Schema design considerations for Azure Cosmos DB

Azure Cosmos DB stores data as schema-less JSON objects. The schema you intend to use needs to be managed or enforced by outside applications.

There are decisions in your Azure Cosmos DB design that need to be made before you create the database. Consider the following points when you create JSON objects:

  • Data modeling

  • Partition key

Data modeling

Before you store data, make sure your objects are stored in a logical way.

In a nonrelational database, data is stored denormalized and is optimized for queries and writes.

Consider the Contoso Pet Supplies models in a relational entity relationship diagram:

Diagram that shows the Contoso Pet Supplies relational database model.

Notice that tables are organized by entities, and bridge tables are present to establish relationships between entities.
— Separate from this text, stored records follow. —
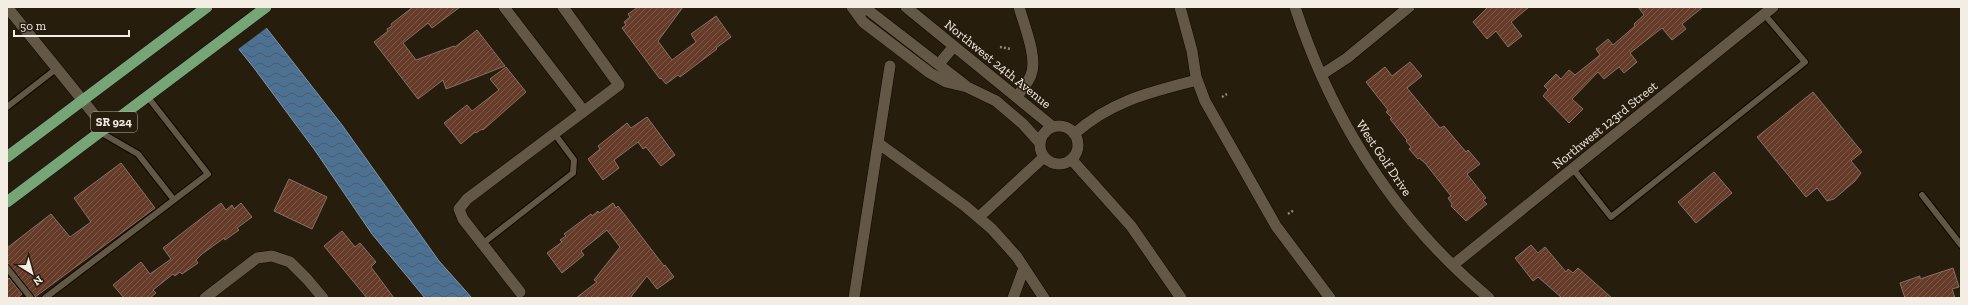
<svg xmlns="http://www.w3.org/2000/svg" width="1968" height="305" viewBox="0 0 1968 305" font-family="'Zilla Slab',serif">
  <defs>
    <pattern id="water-waves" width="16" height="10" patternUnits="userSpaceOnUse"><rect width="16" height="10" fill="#4d7192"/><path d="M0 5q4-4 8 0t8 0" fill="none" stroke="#4b5a67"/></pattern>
    <pattern id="building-hatch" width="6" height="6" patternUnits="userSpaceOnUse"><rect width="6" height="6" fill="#663b2a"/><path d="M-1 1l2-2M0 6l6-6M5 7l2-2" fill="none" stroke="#7c5849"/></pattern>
  </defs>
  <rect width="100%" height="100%" fill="#271d0d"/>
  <path fill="url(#water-waves)" stroke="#7f96aa" d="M 205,7 L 250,7 L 342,125 L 439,261 L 472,298 L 425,298 L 372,234 L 314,149 L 254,68 Z"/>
  <path fill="#271d0d" d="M 203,7 L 253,7 L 269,26 L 237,50 Z"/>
  <path fill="url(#building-hatch)" stroke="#867067" d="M 413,7 L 460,7 L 432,28 L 428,23 L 403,43 L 416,60 L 454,46 L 455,47 L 477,30 L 505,66 L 446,89 L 443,80 L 418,99 L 374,42 L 388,31 L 387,29 L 392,26 L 391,24 Z
    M 638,7 L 683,7 L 658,41 L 672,60 L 696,42 L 691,34 L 716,16 L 731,37 L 716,48 L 717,49 L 680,77 L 678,75 L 666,84 L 661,78 L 660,79 L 622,28 L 626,25 L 624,22 L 630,17 L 628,14 Z
    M 1488,7 L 1529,7 L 1511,22 L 1522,36 L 1508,47 L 1496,31 L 1487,39 L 1473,22 Z
    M 1638,7 L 1703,7 L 1682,24 L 1686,29 L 1672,40 L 1662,28 L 1630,53 L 1637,62 L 1624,73 L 1619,67 L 1604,79 L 1598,72 L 1572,99 L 1583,109 L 1569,123 L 1543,96 L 1548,90 L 1544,86 L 1556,74 L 1561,79 L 1569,70 L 1575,75 L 1600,55 L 1596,49 L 1608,39 L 1613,45 L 1635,26 L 1634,24 L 1644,15 Z
    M 1410,62 L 1422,76 L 1407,88 L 1440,128 L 1444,126 L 1466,152 L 1468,150 L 1480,164 L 1467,174 L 1486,198 L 1483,200 L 1487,204 L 1466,221 L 1451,206 L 1452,204 L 1448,198 L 1451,196 L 1425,163 L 1419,158 L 1418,159 L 1409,149 L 1411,147 L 1406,141 L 1407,140 L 1390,119 L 1392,118 L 1386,112 L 1388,110 L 1366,82 L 1385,67 L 1392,76 Z
    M 506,67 L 526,92 L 483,130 L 482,129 L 476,133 L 475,132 L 461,144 L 444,123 L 467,105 L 472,111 L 499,90 L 490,79 Z
    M 1813,92 L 1862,152 L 1851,161 L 1861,173 L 1855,181 L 1834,199 L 1827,201 L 1817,188 L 1806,197 L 1757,137 Z
    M 647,117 L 675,155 L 661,166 L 646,147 L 643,149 L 638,142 L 614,160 L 619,168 L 603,180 L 588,159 L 600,149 L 598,146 L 627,123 L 631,128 Z
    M 121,163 L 155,208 L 35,297 L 7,262 L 7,248 L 51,214 L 70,237 L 91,222 L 74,198 Z
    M 1714,172 L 1732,193 L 1696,223 L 1678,202 Z
    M 289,179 L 327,197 L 312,229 L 274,211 Z
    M 221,203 L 226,210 L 232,205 L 234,209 L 241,203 L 252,217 L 237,228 L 239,230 L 225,240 L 224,238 L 202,254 L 196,260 L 198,263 L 182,274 L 180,272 L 175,276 L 173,274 L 153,290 L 156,293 L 150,298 L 124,298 L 113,285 L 141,262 L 150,274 L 171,259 L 163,248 Z
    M 613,203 L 616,208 L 618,206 L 664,266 L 665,265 L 674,277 L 657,289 L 647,276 L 630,298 L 576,298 L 597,282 L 594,280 L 620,247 L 607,230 L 581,251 L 584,255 L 562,273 L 547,253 L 562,242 L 560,240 L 566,236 L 564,234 L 591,214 L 592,216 L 598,211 L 599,213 Z
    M 342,231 L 355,247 L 360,243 L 376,262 L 371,267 L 394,298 L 367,298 L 324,246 Z
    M 1531,245 L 1538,253 L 1545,247 L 1566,272 L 1568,269 L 1573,273 L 1578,268 L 1612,298 L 1562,298 L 1538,277 L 1533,281 L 1515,258 Z
    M 1953,268 L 1959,287 L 1952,289 L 1955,298 L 1905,298 L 1900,283 L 1920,276 L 1920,279 Z
    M 9,278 L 22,294 L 17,298 L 7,298 L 7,280 Z"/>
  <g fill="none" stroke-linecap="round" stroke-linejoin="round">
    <defs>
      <path id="service" d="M 7,107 L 56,69
        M 100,132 L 138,154 L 174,200
        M 1573,169 L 1611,217 L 1805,62 L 1764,14
        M 1922,195 L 1961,245
        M 482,244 L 573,173 L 574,160 L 554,133
        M 7,268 L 31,298
        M 45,298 L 208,174 L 147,96"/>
      <path id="minor" d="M 7,7 L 105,128
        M 504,7 L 583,110
        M 852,7 L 863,22 L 930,73 L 946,82 L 967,87 L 996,101 L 1023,124 L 1040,143
        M 906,7 L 1053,127
        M 1180,7 L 1192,51 L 1196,77 L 1205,101 L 1276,226 L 1330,298
        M 1295,7 C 1333,123 1395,220 1489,298
        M 855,10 L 868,10 L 965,85
        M 939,64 L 954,46
        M 1321,75 L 1347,58 L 1409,7
        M 1017,97 C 1021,90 1028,83 1031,75 C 1038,58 1024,25 1019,7
        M1040 145a19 19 0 1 1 38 0a19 19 0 1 1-38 0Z
        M 1074,134 C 1111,101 1150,92 1197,80
        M 878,143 L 965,206 L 992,229 L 1017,257 L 1044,298
        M 1072,160 L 1131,226 L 1181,298
        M 979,217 L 1044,157
        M 1453,265 L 1773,7
        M 520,292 L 463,219 L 459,209 L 467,199 L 619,85 L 563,7
        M 205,298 L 257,258 L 272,256 L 290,262 L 307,279 L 323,298
        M 854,298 L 890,66
        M 1013,298 L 1024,268"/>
      <path id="trunk" d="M 7,157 L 207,7
        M 7,202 L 266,7"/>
    </defs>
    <use href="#service" stroke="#100700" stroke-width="8"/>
    <use href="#minor" stroke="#100700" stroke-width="12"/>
    <use href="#trunk" stroke="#100700" stroke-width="12"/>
    <path stroke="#8f877a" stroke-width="2.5" stroke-dasharray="2 2" stroke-linecap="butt" d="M 1000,47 L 1011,49
      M 1222,97 L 1227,94
      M 1288,214 L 1294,210"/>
    <use href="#service" stroke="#635746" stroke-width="6"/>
    <use href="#minor" stroke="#635746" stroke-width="11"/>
    <use href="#trunk" stroke="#76a677" stroke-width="11"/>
  </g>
  <g text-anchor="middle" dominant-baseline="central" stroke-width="3" stroke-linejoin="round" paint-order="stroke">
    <rect fill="#271d0d" stroke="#b6afa3" stroke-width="1" x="91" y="112" width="46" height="20" rx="3"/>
    <g font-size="12" font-weight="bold" fill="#f4ede3">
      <text x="114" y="122">SR 924</text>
    </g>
    <g font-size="13" fill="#f4ede3" stroke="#271d0d">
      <text transform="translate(998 64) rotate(39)">Northwest 24th Avenue</text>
      <text transform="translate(1605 125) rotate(-39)">Northwest 123rd Street</text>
      <text transform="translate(1384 158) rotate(56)">West Golf Drive</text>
    </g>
  </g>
  <rect width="1968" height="305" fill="none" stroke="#f4ede3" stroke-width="16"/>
  <g transform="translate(32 273) rotate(143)" stroke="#271d0d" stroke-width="3" paint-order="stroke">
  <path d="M0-3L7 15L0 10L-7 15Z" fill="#f4ede3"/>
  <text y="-6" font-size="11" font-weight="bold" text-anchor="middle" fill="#f4ede3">N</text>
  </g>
  <path d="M14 30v6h115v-6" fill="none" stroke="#f4ede3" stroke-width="2"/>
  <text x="20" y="30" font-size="12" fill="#f4ede3" stroke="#271d0d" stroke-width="3" paint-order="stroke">50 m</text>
</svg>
When you create documents for Azure Cosmos DB, consider the following questions:

  • How is this data accessed?

  • Are columns called together frequently in queries?

  • Are columns called together frequently in queries via JOINs? Keep in mind that the relational concept of JOINs doesn’t translate to the JOIN in Azure Cosmos DB.

  • Are columns updated together?

Sometimes entities translate 1-to-1 from relational to nonrelational. At other times, you’ll find that it makes more sense to embed entities. This scenario can occur when you embed the manufacturer within a product. For example, if you don’t use the manufacturer alone but use it only when you work with products. When you need to use JOINs in relational queries, you might need to denormalize the data. For example, when you pass along customer emails for wishlist notifications. The reason is because wishlist updates need to go to the customer.

This article gives guidance on Modeling data in Azure Cosmos DB.

Partition key decisions

The partition key stores objects of the same value together in the partition key. For example, if you want to categorize your products, you could store them in a separate container and partition them by category. Doing so would store products of the same category together in a logical partition. When determining what to use for the partition key, keep this guidance in mind:

  • For read-heavy containers, use a field that is optimized for frequently run queries.
  • For write-heavy containers, use a field with diverse data that balances the load.

When looking at models in the Contoso Pet Supplies project, we create a property called documentType to use as the partition key. A couple of exercises bring us to that decision:

  • We first look at our data to see what details are stored in our objects. If they all have to live in one container, what would the queries look like? There would be many queries filtered by object type.

  • We then view our data for how it loads in the database. The object type needs to be diverse enough to balance the load across partitions. It needs to ensure each value has a similar load and that no single value takes on a heavy load.

By setting /documentType as our partition key, we have a key that works well for our environment.

Diagram showing the Contoso Pet Supplies partitions.